◆ Problems and tasks:
(1) Decide whether each statement below agrees with the Joe Williams profile. For each of (a), (b) and (c), answer yes or no and quote the words of the profile that decide it. (a) Williams was chosen in the 14th round of the 1963 NFL draft. (b) Williams attended high school in Iowa. (c) Williams played for the Toronto Argonauts in 1967.
(2) Take the Joe Williams profile further, continuing it from its final line.
*** Opening of Exercise text ***
Joe Williams

No. 22, 32, 15, 20
- Positions: Fullback, Defensive end

Personal information
- Born: March 16, 1941 Daisy, Georgia, U.S.
- Died: January 30, 2015 (aged 73) Berkeley Heights, New Jersey, U.S.
- Listed height: 5 ft 10 in (1.78 m)
- Listed weight: 205 lb (93 kg)

Career information
- High school: Rahway (NJ)
- College: Iowa
- NFL draft: 1963 (14th round, 194th overall pick)

Career history
- Winnipeg Blue Bombers (1962, 1963); Ottawa Rough Riders (1963); Quebec/Toronto Rifles (1964–1966); Toronto Argonauts (1967); Chicago Owls (1968–1969); Jersey Tigers (1970);

Awards and highlights
- Grey Cup champion (1962);

= Joe Williams (fullback) =

American gridiron football player (1941–2015)
*** Close of Exercise text ***
*** Opening of Supplied material ***
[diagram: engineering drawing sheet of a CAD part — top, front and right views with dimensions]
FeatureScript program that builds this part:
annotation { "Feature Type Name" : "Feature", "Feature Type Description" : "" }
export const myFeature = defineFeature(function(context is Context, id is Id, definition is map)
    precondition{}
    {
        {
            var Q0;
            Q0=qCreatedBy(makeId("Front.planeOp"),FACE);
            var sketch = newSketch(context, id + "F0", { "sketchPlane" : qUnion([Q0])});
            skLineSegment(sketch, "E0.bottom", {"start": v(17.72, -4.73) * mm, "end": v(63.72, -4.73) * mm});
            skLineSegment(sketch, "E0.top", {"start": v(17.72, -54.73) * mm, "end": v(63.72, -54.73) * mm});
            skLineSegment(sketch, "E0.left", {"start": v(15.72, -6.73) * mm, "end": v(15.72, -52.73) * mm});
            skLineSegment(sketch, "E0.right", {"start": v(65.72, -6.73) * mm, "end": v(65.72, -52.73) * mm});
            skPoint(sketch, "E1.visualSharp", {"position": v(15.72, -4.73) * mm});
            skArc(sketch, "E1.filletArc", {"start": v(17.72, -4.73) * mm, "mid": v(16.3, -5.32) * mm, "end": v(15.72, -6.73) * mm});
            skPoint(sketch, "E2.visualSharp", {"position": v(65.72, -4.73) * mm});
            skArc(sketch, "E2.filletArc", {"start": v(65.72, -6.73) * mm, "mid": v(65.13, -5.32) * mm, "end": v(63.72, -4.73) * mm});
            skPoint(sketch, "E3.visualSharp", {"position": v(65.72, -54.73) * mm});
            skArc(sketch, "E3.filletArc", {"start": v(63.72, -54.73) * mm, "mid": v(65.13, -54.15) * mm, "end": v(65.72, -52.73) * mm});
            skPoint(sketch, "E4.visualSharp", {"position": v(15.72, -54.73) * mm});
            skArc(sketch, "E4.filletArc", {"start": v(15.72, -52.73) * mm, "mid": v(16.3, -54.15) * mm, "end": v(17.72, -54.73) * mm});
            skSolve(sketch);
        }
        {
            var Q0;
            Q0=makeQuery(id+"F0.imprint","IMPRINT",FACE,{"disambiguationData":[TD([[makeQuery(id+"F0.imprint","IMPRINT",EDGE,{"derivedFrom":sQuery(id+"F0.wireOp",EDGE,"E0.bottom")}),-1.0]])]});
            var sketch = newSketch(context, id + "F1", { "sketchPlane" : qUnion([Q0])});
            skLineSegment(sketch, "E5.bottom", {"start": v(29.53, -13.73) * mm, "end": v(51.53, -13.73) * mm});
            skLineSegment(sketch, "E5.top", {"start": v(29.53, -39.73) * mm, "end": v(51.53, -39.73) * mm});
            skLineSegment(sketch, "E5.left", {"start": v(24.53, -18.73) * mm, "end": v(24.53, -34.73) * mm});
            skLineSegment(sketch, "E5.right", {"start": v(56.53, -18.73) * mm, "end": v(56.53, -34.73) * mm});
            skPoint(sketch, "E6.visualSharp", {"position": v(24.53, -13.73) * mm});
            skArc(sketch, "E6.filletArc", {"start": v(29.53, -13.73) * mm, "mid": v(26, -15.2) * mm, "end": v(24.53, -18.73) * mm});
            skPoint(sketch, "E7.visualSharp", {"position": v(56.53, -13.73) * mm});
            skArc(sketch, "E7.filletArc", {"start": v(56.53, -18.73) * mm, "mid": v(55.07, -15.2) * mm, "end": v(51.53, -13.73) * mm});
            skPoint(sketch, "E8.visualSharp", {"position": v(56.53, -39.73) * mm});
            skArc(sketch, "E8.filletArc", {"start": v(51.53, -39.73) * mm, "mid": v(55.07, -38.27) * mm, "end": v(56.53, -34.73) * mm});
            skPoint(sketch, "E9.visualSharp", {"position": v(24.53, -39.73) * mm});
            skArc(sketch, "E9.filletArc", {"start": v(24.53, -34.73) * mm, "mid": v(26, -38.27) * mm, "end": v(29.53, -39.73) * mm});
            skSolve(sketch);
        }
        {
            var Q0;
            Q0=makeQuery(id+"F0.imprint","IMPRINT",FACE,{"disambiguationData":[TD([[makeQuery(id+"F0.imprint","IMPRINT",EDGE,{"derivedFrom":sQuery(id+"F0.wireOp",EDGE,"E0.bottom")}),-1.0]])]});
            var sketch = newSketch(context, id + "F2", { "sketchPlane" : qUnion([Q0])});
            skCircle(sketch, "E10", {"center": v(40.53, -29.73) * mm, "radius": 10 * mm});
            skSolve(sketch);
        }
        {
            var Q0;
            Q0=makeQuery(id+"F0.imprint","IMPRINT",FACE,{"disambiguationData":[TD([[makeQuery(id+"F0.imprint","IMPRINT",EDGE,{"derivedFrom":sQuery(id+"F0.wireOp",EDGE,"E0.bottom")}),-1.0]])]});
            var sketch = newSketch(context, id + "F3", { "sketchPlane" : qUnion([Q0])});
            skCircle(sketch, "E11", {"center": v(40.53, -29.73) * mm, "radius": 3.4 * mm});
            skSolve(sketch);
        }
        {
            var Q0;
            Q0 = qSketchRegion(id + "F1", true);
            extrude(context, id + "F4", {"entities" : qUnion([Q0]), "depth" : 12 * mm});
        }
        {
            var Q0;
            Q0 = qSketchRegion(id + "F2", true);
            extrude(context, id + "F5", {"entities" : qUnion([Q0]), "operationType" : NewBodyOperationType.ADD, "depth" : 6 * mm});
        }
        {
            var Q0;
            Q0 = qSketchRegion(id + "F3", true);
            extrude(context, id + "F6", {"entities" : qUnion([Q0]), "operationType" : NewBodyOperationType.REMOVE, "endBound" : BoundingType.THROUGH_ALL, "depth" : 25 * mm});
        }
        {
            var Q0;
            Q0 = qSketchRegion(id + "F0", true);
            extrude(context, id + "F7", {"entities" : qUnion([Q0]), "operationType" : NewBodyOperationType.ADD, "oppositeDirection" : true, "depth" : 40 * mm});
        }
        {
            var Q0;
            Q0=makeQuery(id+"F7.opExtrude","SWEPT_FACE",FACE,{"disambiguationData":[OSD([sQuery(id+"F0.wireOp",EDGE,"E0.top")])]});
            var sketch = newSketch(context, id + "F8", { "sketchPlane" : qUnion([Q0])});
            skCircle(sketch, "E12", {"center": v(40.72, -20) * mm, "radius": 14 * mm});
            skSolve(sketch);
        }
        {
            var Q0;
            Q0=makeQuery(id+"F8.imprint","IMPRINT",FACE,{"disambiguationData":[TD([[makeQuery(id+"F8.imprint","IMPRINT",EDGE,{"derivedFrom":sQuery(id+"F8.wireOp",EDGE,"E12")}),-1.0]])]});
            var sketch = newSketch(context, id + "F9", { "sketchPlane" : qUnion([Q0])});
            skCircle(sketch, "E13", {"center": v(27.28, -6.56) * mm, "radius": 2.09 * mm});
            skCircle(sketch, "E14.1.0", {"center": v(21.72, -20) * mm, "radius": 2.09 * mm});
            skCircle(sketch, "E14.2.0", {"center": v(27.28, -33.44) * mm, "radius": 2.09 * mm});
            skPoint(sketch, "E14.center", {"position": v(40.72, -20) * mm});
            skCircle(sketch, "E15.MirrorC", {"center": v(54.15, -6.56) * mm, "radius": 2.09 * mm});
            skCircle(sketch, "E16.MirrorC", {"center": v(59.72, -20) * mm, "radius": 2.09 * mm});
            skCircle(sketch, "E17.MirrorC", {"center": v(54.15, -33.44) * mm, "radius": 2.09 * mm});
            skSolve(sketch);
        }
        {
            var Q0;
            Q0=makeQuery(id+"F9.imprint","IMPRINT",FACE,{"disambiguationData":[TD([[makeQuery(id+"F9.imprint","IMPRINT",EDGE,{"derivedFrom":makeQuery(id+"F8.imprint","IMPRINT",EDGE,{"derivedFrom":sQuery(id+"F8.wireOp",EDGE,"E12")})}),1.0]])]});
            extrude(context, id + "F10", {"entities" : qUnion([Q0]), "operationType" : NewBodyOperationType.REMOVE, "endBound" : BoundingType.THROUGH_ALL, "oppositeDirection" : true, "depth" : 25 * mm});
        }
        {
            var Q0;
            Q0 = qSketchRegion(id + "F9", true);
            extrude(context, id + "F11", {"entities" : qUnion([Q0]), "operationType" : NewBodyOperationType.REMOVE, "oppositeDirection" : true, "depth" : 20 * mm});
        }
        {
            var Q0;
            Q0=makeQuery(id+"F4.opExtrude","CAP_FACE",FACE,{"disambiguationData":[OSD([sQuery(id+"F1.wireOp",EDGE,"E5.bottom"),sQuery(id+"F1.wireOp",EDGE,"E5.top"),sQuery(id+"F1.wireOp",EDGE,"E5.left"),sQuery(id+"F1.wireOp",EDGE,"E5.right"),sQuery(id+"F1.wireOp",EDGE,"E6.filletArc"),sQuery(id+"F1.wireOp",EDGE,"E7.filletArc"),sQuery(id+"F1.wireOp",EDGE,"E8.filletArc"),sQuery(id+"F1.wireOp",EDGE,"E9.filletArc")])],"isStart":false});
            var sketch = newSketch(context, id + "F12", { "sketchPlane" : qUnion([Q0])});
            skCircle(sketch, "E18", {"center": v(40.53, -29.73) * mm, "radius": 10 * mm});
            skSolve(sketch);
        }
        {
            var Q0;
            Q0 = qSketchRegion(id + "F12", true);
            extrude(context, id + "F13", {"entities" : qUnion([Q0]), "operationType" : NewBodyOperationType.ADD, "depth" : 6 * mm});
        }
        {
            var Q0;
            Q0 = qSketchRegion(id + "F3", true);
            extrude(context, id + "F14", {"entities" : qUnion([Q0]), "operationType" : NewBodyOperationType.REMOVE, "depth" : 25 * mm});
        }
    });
*** Close of Supplied material ***
◆ Your responses:
(1)
(a) Yes: "NFL draft: 1963 (14th round, 194th overall pick)"
(b) No: "High school: Rahway (NJ)"
(c) Yes: "Toronto Argonauts (1967)"

(2)
Rudolph Joseph Williams (March 16, 1941 – January 30, 2015) was an American professional football player for the Winnipeg Blue Bombers, Ottawa Rough Riders and Toronto Argonauts in the Canadian Football League. He won the Grey Cup with Winnipeg in 1962. He played college football at the University of Iowa and also played for the Toronto Rifles of the Continental Football League. He died in 2015.

Raised in Rahway, New Jersey, Williams played prep football at Rahway High School.